**Source text:**
########################################

Having a clear understanding of vulnerabilities and weaknesses is essential for ensuring the security of your systems and data. Vulnerabilities, often concealed within software and technology, can pose significant risks. They represent potential entry points for malicious actors. But what are vulnerabilities, and how do they differ from weaknesses? 

Imagine a web application with robust encryption algorithms to protect sensitive user data. However, due to a coding mistake, the encryption key is hardcoded within the application's source code, making the key easily accessible to anyone who examines the code. 

Or, let's say, in a similar application, there is a weak encryption algorithm, such as the outdated and insecure MD5, which would allow a malicious actor to potentially crack the passwords protected by MD5 encryption over time, making the system more vulnerable to password-related breaches.

########################################

[Collected data entries]
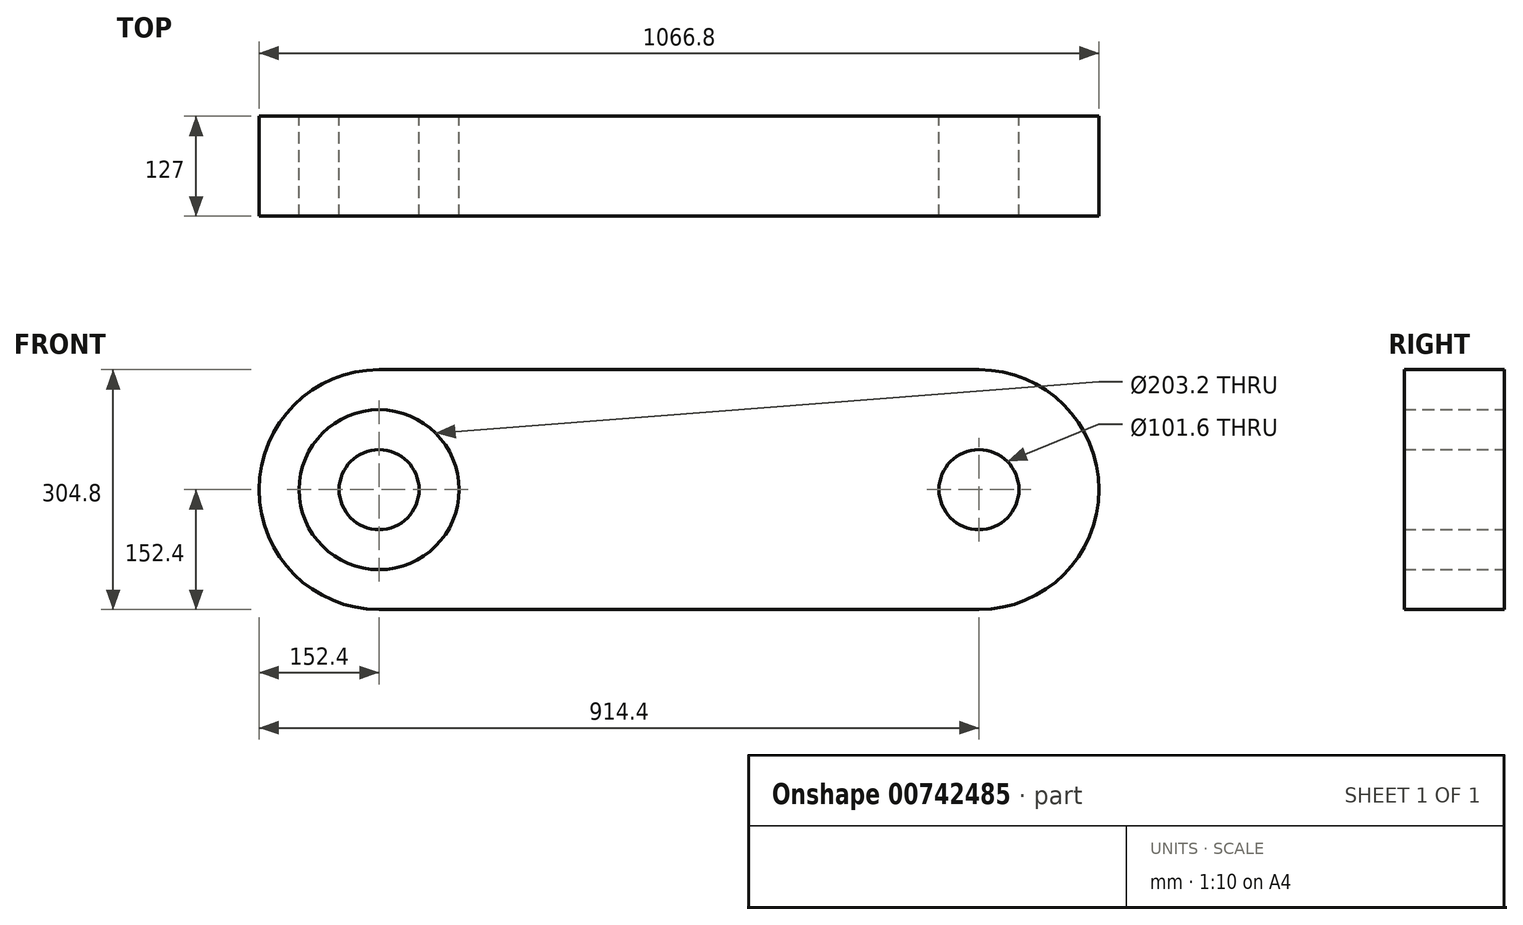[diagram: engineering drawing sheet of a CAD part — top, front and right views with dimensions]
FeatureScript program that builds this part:
annotation { "Feature Type Name" : "Feature", "Feature Type Description" : "" }
export const myFeature = defineFeature(function(context is Context, id is Id, definition is map)
    precondition{}
    {
        {
            var Q0;
            Q0=qCreatedBy(makeId("Front.planeOp"),FACE);
            var sketch = newSketch(context, id + "F0", { "sketchPlane" : qUnion([Q0])});
            skCircle(sketch, "E0", {"center": v(-381, 0) * mm, "radius": 50.8 * mm});
            skCircle(sketch, "E1", {"center": v(-381, 0) * mm, "radius": 101.6 * mm});
            skCircle(sketch, "E2", {"center": v(-381, 0) * mm, "radius": 152.4 * mm});
            skLineSegment(sketch, "E3", {"start": v(-381, 152.4) * mm, "end": v(0, 152.4) * mm});
            skLineSegment(sketch, "E4.MirrorCS", {"start": v(-381, -152.4) * mm, "end": v(0, -152.4) * mm});
            skCircle(sketch, "E5.MirrorC", {"center": v(381, 0) * mm, "radius": 152.4 * mm});
            skCircle(sketch, "E6.MirrorC", {"center": v(381, 0) * mm, "radius": 101.6 * mm});
            skLineSegment(sketch, "E7.MirrorCS", {"start": v(381, 152.4) * mm, "end": v(0, 152.4) * mm});
            skCircle(sketch, "E8.MirrorC", {"center": v(381, 0) * mm, "radius": 50.8 * mm});
            skLineSegment(sketch, "E9.MirrorCS", {"start": v(381, -152.4) * mm, "end": v(0, -152.4) * mm});
            skSolve(sketch);
        }
        {
            var Q0;
            Q0 = qSketchRegion(id + "F0", true);
            var Q1;
            Q1=makeQuery(id+"F0.imprint","IMPRINT",FACE,{"disambiguationData":[TD([[makeQuery(id+"F0.imprint","IMPRINT",EDGE,{"derivedFrom":sQuery(id+"F0.wireOp",EDGE,"E0")}),1.0]])]});
            var Q2;
            Q2=makeQuery(id+"F0.imprint","IMPRINT",FACE,{"disambiguationData":[TD([[makeQuery(id+"F0.imprint","IMPRINT",EDGE,{"derivedFrom":sQuery(id+"F0.wireOp",EDGE,"E8.MirrorC")}),-1.0]])]});
            extrude(context, id + "F1", {"entities" : qUnion([Q0, Q1, Q2]), "endBound" : BoundingType.SYMMETRIC, "depth" : 127 * mm, "offsetDistance" : 25.4 * mm});
        }
    });
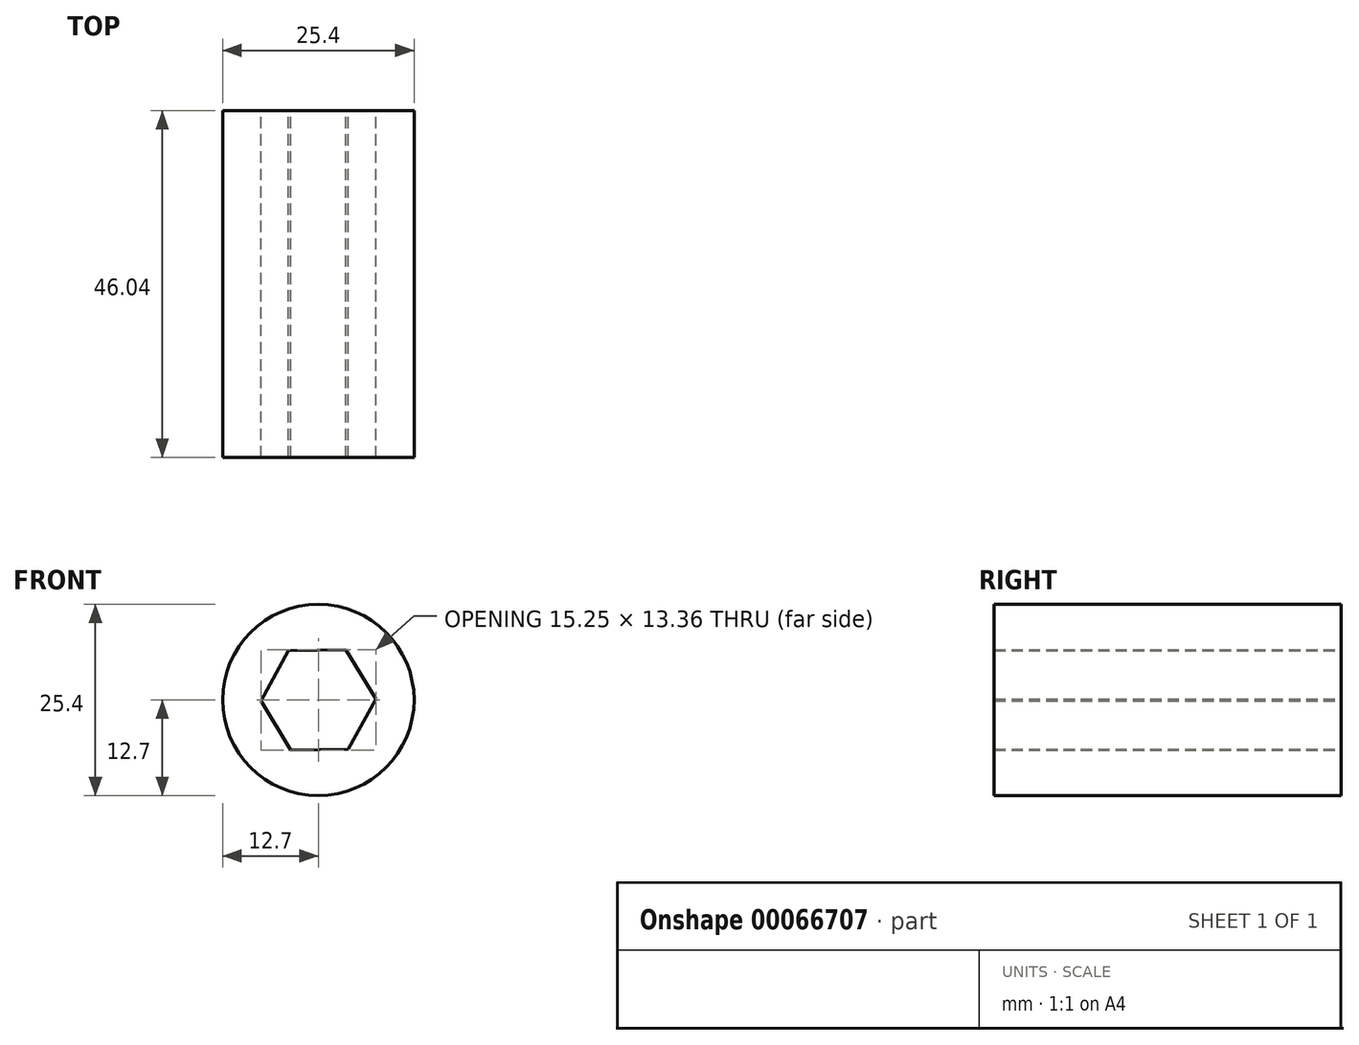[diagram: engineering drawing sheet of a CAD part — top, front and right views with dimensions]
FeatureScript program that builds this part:
annotation { "Feature Type Name" : "Feature", "Feature Type Description" : "" }
export const myFeature = defineFeature(function(context is Context, id is Id, definition is map)
    precondition{}
    {
        {
            var Q0;
            Q0=qCreatedBy(makeId("Front.planeOp"),FACE);
            var sketch = newSketch(context, id + "F0", { "sketchPlane" : qUnion([Q0])});
            skCircle(sketch, "E0", {"center": v(0, 0) * mm, "radius": 12.7 * mm});
            skCircle(sketch, "E1.cCircle", {"center": v(0, 0) * mm, "radius": 7.63 * mm, "construction": true});
            skLineSegment(sketch, "E1.0", {"start": v(3.68, 6.68) * mm, "end": v(7.62, 0.15) * mm});
            skLineSegment(sketch, "E1.1", {"start": v(7.62, 0.15) * mm, "end": v(3.95, -6.53) * mm});
            skLineSegment(sketch, "E1.2", {"start": v(3.95, -6.53) * mm, "end": v(-3.68, -6.68) * mm});
            skLineSegment(sketch, "E1.3", {"start": v(-3.68, -6.68) * mm, "end": v(-7.62, -0.15) * mm});
            skLineSegment(sketch, "E1.4", {"start": v(-7.62, -0.15) * mm, "end": v(-3.95, 6.53) * mm});
            skLineSegment(sketch, "E1.5", {"start": v(-3.95, 6.53) * mm, "end": v(3.68, 6.68) * mm});
            skSolve(sketch);
        }
        {
            var Q0;
            Q0=makeQuery(id+"F0.imprint","IMPRINT",FACE,{"disambiguationData":[TD([[makeQuery(id+"F0.imprint","IMPRINT",EDGE,{"derivedFrom":sQuery(id+"F0.wireOp",EDGE,"E0")}),1.0]])]});
            extrude(context, id + "F1", {"entities" : qUnion([Q0]), "depth" : 46.04 * mm});
        }
    });
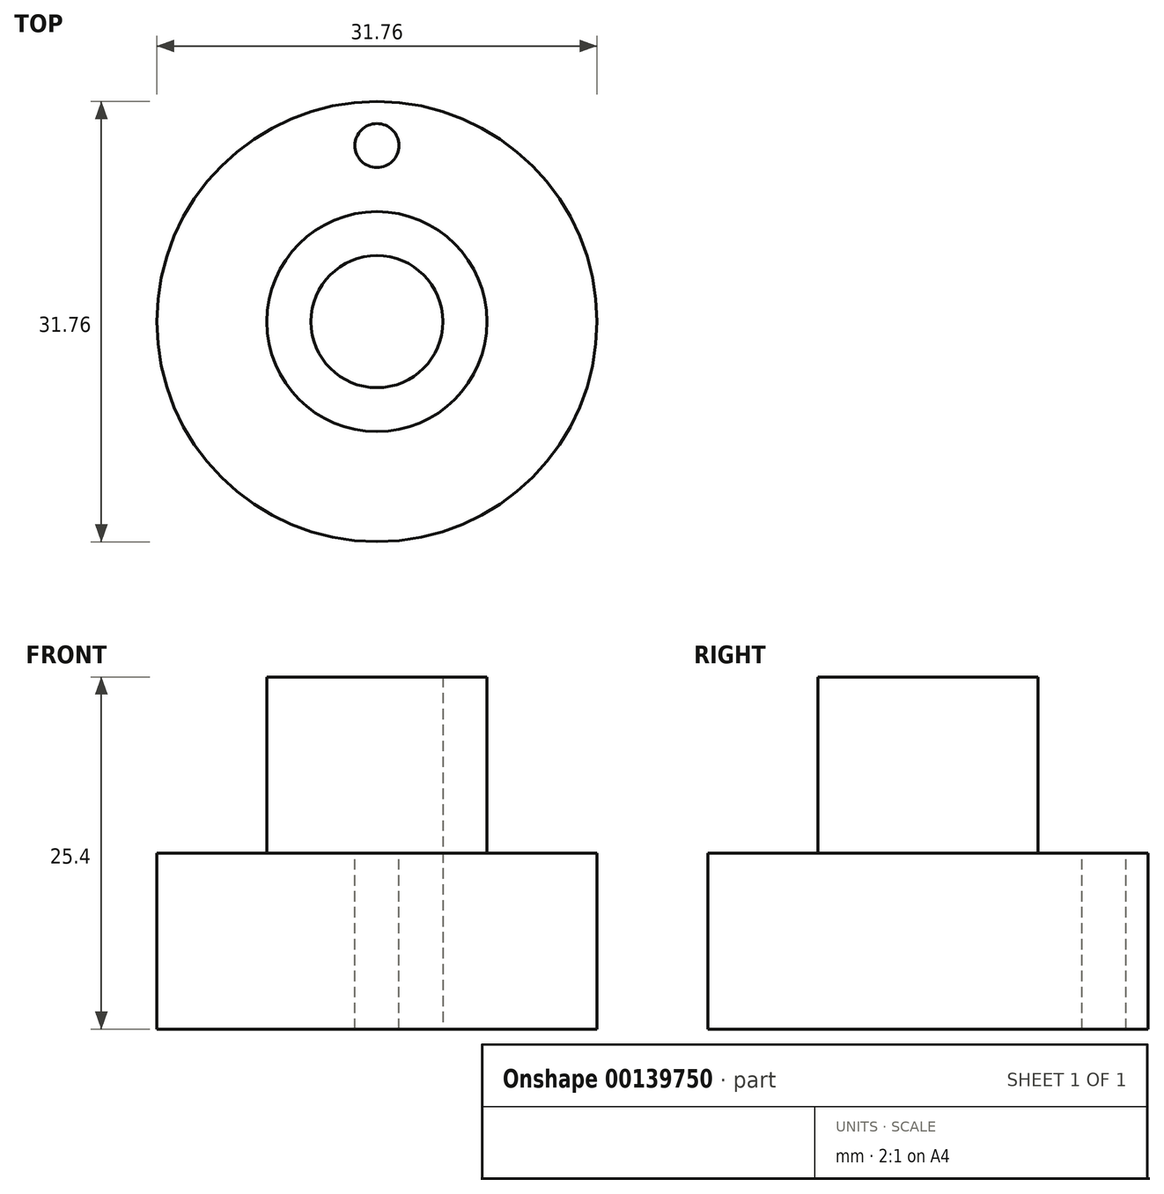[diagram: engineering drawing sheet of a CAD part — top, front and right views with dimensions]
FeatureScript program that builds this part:
annotation { "Feature Type Name" : "Feature", "Feature Type Description" : "" }
export const myFeature = defineFeature(function(context is Context, id is Id, definition is map)
    precondition{}
    {
        {
            var Q0;
            Q0=qCreatedBy(makeId("Top.planeOp"),FACE);
            var sketch = newSketch(context, id + "F0", { "sketchPlane" : qUnion([Q0])});
            skCircle(sketch, "E0", {"center": v(0, 0) * mm, "radius": 15.88 * mm});
            skCircle(sketch, "E1", {"center": v(0, 0) * mm, "radius": 12.7 * mm, "construction": true});
            skCircle(sketch, "E2", {"center": v(0, 0) * mm, "radius": 7.94 * mm});
            skCircle(sketch, "E3", {"center": v(0, 0) * mm, "radius": 4.76 * mm});
            skSolve(sketch);
        }
        {
            var Q0;
            Q0 = qSketchRegion(id + "F0", true);
            var Q1;
            Q1=makeQuery(id+"F0.imprint","IMPRINT",FACE,{"disambiguationData":[TD([[makeQuery(id+"F0.imprint","IMPRINT",EDGE,{"derivedFrom":sQuery(id+"F0.wireOp",EDGE,"E2")}),1.0]])]});
            extrude(context, id + "F1", {"entities" : qUnion([Q0, Q1]), "depth" : 12.7 * mm});
        }
        {
            var Q0;
            Q0=makeQuery(id+"F0.imprint","IMPRINT",FACE,{"disambiguationData":[TD([[makeQuery(id+"F0.imprint","IMPRINT",EDGE,{"derivedFrom":sQuery(id+"F0.wireOp",EDGE,"E2")}),1.0]])]});
            extrude(context, id + "F2", {"entities" : qUnion([Q0]), "operationType" : NewBodyOperationType.ADD, "depth" : 25.4 * mm});
        }
        {
            var Q0;
            Q0=makeQuery(id+"F1.opExtrude","CAP_FACE",FACE,{"disambiguationData":[OSD([sQuery(id+"F0.wireOp",EDGE,"E0"),sQuery(id+"F0.wireOp",EDGE,"E3")])],"isStart":false});
            var sketch = newSketch(context, id + "F3", { "sketchPlane" : qUnion([Q0])});
            skCircle(sketch, "E4", {"center": v(0, 0) * mm, "radius": 12.7 * mm, "construction": true});
            skCircle(sketch, "E5", {"center": v(0, 12.7) * mm, "radius": 1.59 * mm});
            skSolve(sketch);
        }
        {
            var Q0;
            Q0=makeQuery(id+"F3.imprint","IMPRINT",FACE,{"disambiguationData":[TD([[makeQuery(id+"F3.imprint","IMPRINT",EDGE,{"derivedFrom":sQuery(id+"F3.wireOp",EDGE,"E5")}),1.0]])]});
            var Q1;
            Q1=sQuery(id+"F3.wireOp",EDGE,"E5");
            extrude(context, id + "F4", {"entities" : qUnion([Q0]), "operationType" : NewBodyOperationType.REMOVE, "surfaceEntities" : qUnion([Q1]), "oppositeDirection" : true, "depth" : 12.7 * mm});
        }
    });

########################################

**Directives:**
1 – Answer these questions from the vulnerabilities text:
(a) What do vulnerabilities represent for malicious actors?
(b) In the first example, where is the encryption key hardcoded?
(c) Which outdated and insecure algorithm does the second example name?
2 – Can you update the listing from its start through the line containing "v(-381, -152.4) *", inclusive, replacing "myFeature" with "linkFeature" and keeping everything else the same? Leave the pictures out of your answer.
The vulnerabilities text and the listing have no connection to each other.

**Full solutions:**
1 –
(a) Potential entry points.
(b) Within the application's source code.
(c) MD5.

2 –
[diagram: engineering drawing sheet of a CAD part — top, front and right views with dimensions]
FeatureScript program that builds this part:
annotation { "Feature Type Name" : "Feature", "Feature Type Description" : "" }
export const linkFeature = defineFeature(function(context is Context, id is Id, definition is map)
    precondition{}
    {
        {
            var Q0;
            Q0=qCreatedBy(makeId("Front.planeOp"),FACE);
            var sketch = newSketch(context, id + "F0", { "sketchPlane" : qUnion([Q0])});
            skCircle(sketch, "E0", {"center": v(-381, 0) * mm, "radius": 50.8 * mm});
            skCircle(sketch, "E1", {"center": v(-381, 0) * mm, "radius": 101.6 * mm});
            skCircle(sketch, "E2", {"center": v(-381, 0) * mm, "radius": 152.4 * mm});
            skLineSegment(sketch, "E3", {"start": v(-381, 152.4) * mm, "end": v(0, 152.4) * mm});
            skLineSegment(sketch, "E4.MirrorCS", {"start": v(-381, -152.4) * mm, "end": v(0, -152.4) * mm});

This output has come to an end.